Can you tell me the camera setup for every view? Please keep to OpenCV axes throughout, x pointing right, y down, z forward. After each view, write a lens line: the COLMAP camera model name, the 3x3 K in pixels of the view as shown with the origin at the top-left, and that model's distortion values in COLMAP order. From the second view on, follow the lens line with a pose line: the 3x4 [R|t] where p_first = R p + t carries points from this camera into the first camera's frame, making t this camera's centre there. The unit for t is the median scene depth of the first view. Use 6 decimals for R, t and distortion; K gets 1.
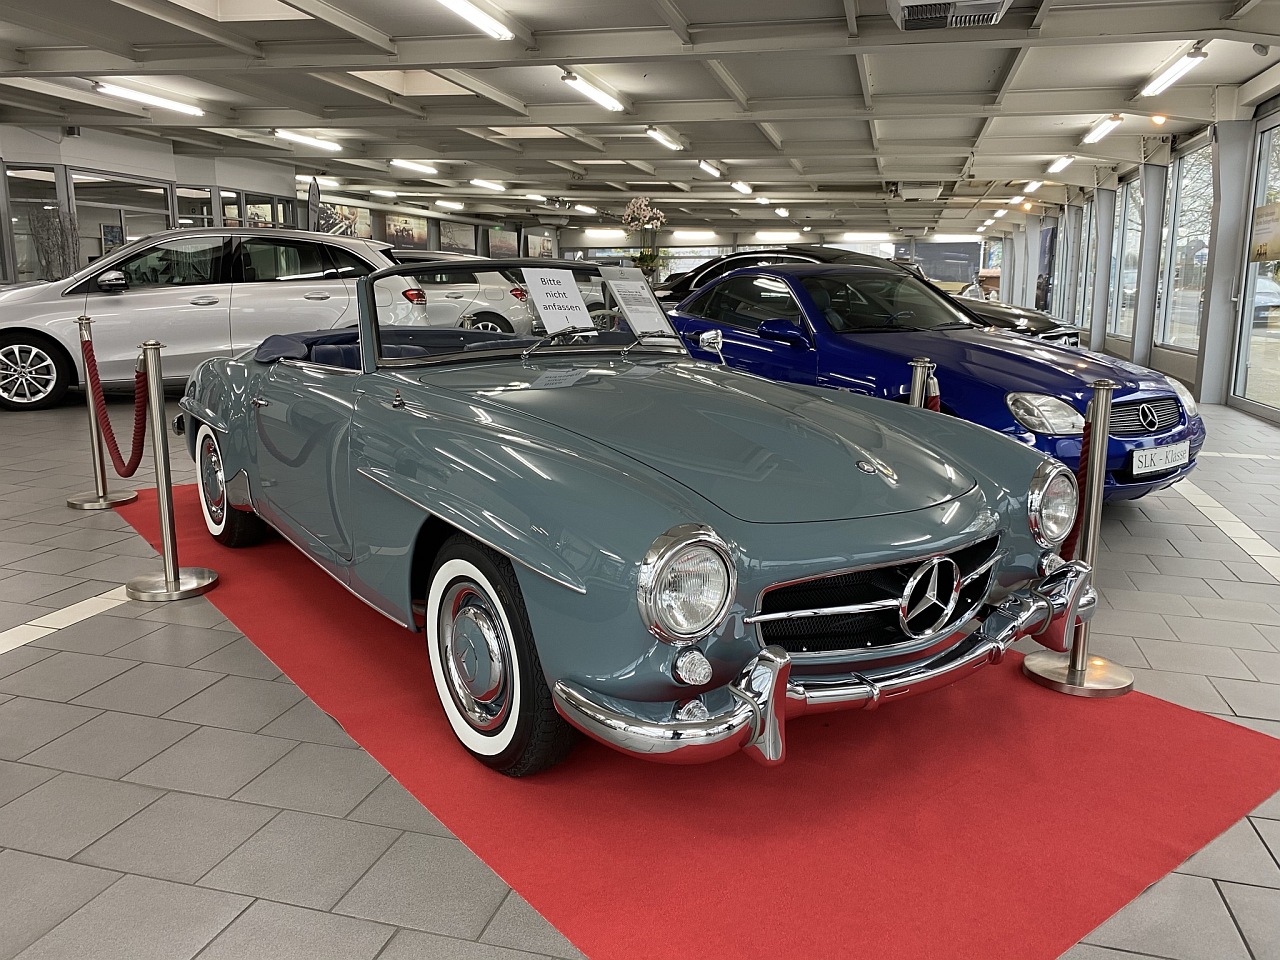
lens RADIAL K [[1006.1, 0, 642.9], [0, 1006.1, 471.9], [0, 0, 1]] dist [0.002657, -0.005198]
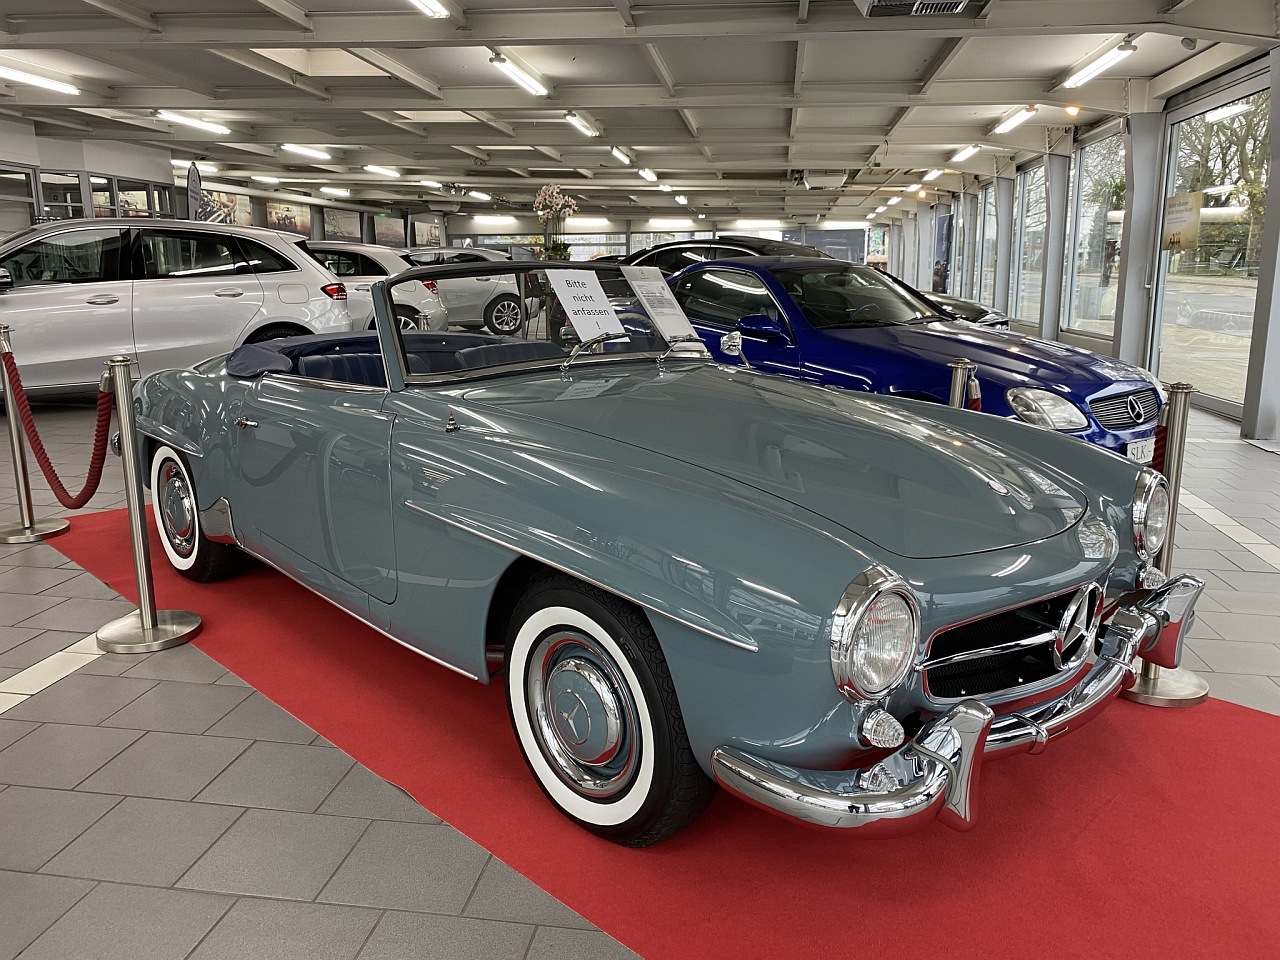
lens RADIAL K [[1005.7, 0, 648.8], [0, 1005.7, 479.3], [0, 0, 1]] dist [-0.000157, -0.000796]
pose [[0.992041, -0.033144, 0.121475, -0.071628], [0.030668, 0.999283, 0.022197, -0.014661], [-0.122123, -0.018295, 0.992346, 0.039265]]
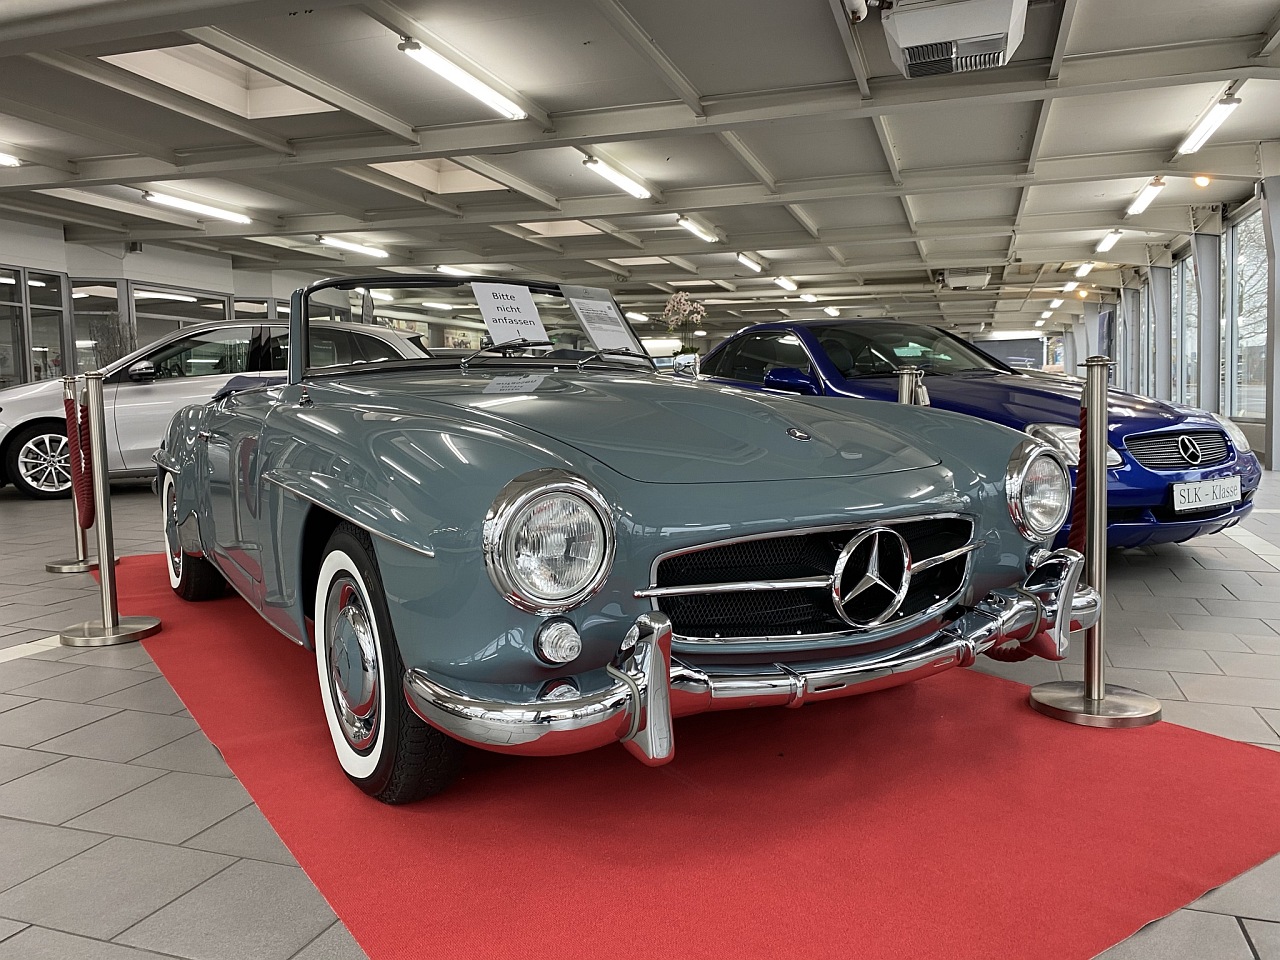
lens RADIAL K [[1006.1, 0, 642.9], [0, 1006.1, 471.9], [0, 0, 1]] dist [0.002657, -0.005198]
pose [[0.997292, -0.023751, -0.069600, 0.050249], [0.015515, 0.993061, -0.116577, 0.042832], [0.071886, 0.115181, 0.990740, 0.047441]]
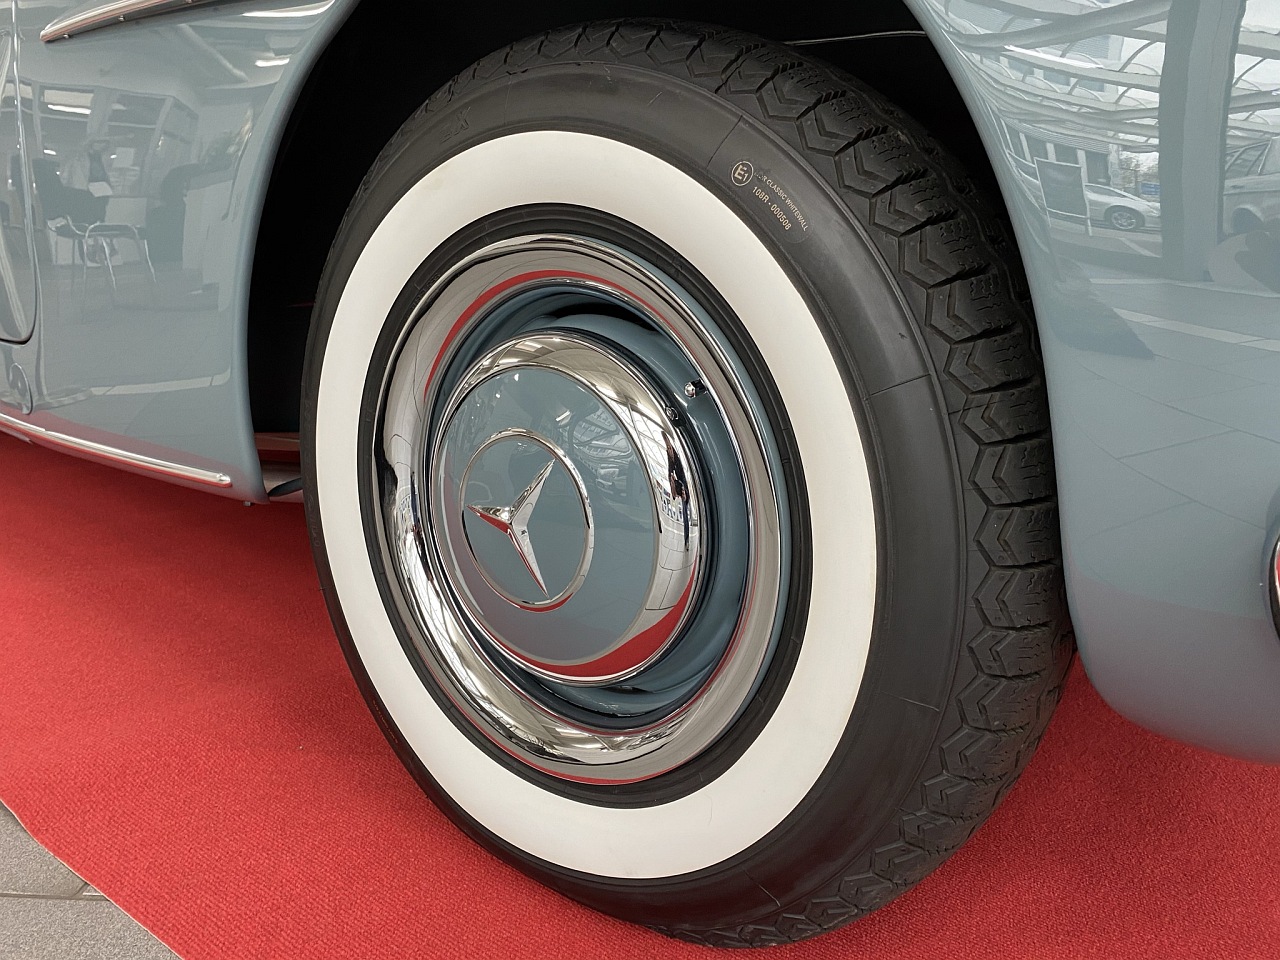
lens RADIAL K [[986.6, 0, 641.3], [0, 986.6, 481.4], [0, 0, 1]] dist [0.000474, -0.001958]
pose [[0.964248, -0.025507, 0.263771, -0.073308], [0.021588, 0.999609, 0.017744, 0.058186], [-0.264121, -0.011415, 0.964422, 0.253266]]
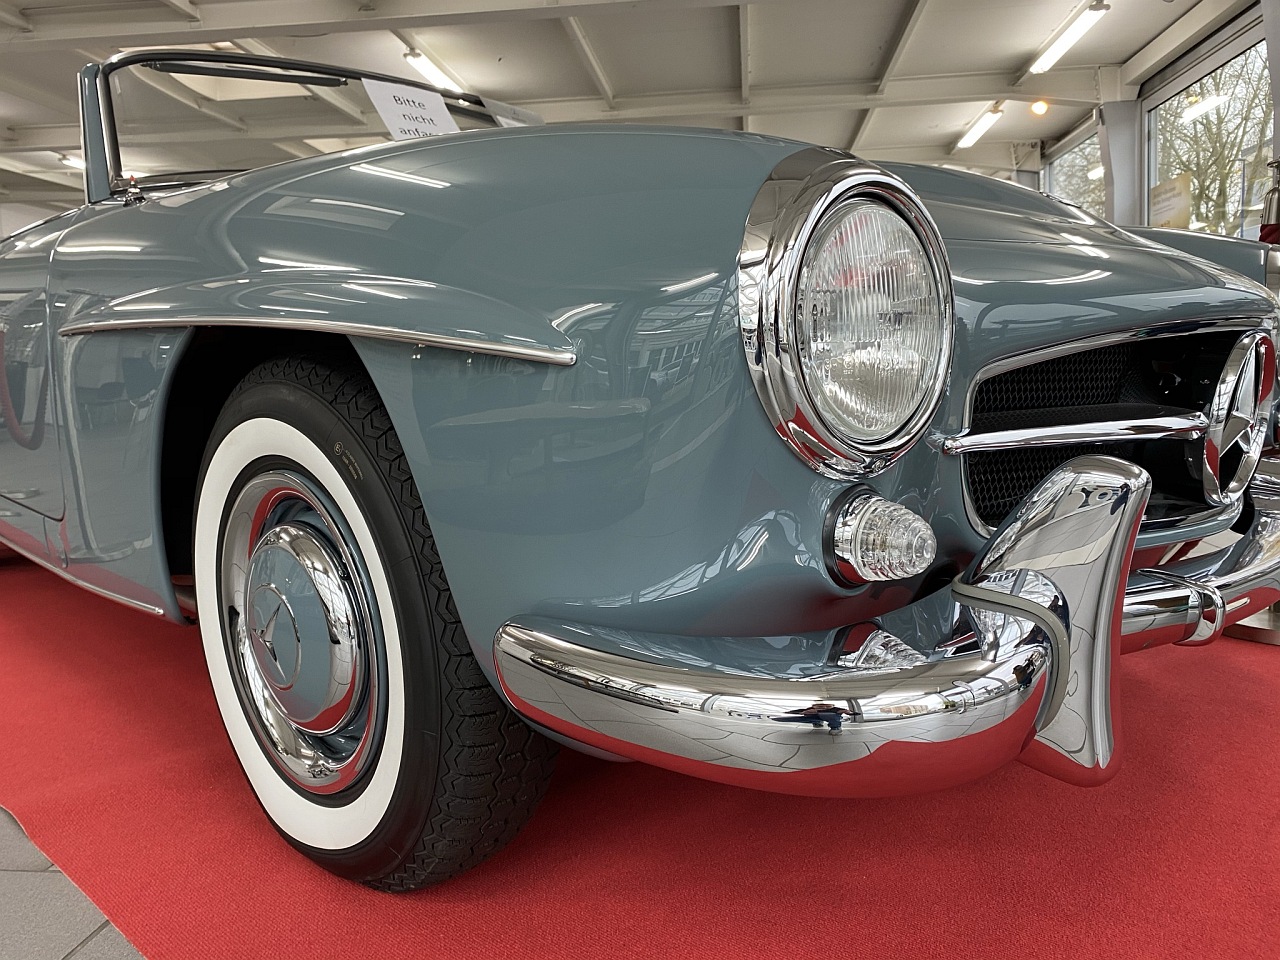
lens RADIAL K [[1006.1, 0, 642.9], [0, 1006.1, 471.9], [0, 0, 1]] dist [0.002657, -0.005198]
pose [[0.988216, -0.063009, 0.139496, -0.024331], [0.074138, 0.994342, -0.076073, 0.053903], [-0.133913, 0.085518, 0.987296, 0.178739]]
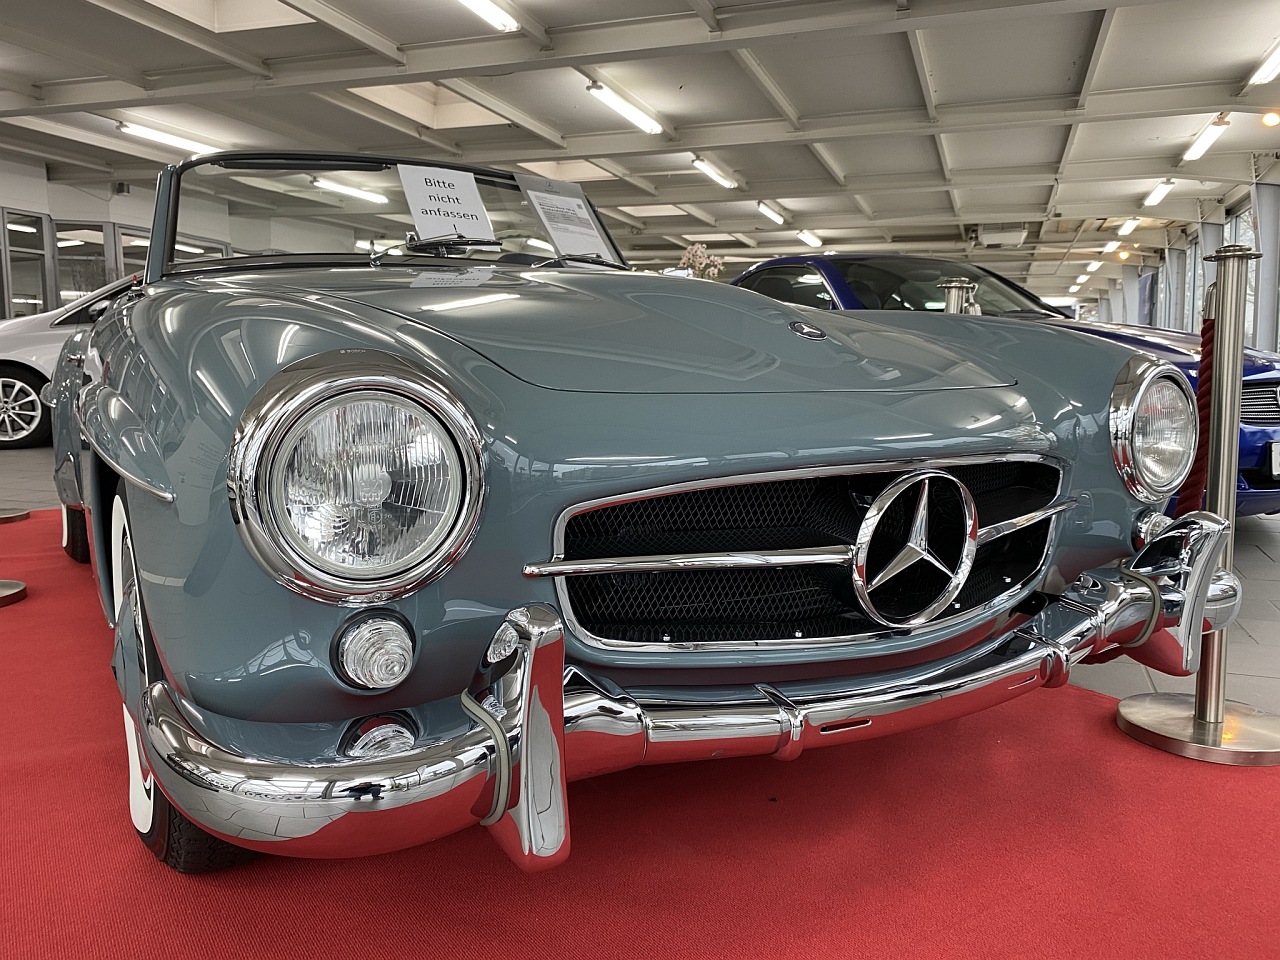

· · · ·

Your goal >> Leave out all images, then reproduce the entries above exactly.

Expected answer >>
Can you tell me the camera setup for every view? Please keep to OpenCV axes throughout, x pointing right, y down, z forward. After each view, write a lens line: the COLMAP camera model name, the 3x3 K in pixels of the view as shown with the origin at the top-left, and that model's distortion values in COLMAP order. From the second view on, follow the lens line with a pose line: the 3x4 [R|t] where p_first = R p + t carries points from this camera into the first camera's frame, making t this camera's centre there. The unit for t is the median scene depth of the first view. Use 6 decimals for R, t and distortion; K gets 1.
lens RADIAL K [[1006.1, 0, 642.9], [0, 1006.1, 471.9], [0, 0, 1]] dist [0.002657, -0.005198]
lens RADIAL K [[1005.7, 0, 648.8], [0, 1005.7, 479.3], [0, 0, 1]] dist [-0.000157, -0.000796]
pose [[0.992041, -0.033144, 0.121475, -0.071628], [0.030668, 0.999283, 0.022197, -0.014661], [-0.122123, -0.018295, 0.992346, 0.039265]]
lens RADIAL K [[1006.1, 0, 642.9], [0, 1006.1, 471.9], [0, 0, 1]] dist [0.002657, -0.005198]
pose [[0.997292, -0.023751, -0.069600, 0.050249], [0.015515, 0.993061, -0.116577, 0.042832], [0.071886, 0.115181, 0.990740, 0.047441]]
lens RADIAL K [[986.6, 0, 641.3], [0, 986.6, 481.4], [0, 0, 1]] dist [0.000474, -0.001958]
pose [[0.964248, -0.025507, 0.263771, -0.073308], [0.021588, 0.999609, 0.017744, 0.058186], [-0.264121, -0.011415, 0.964422, 0.253266]]
lens RADIAL K [[1006.1, 0, 642.9], [0, 1006.1, 471.9], [0, 0, 1]] dist [0.002657, -0.005198]
pose [[0.988216, -0.063009, 0.139496, -0.024331], [0.074138, 0.994342, -0.076073, 0.053903], [-0.133913, 0.085518, 0.987296, 0.178739]]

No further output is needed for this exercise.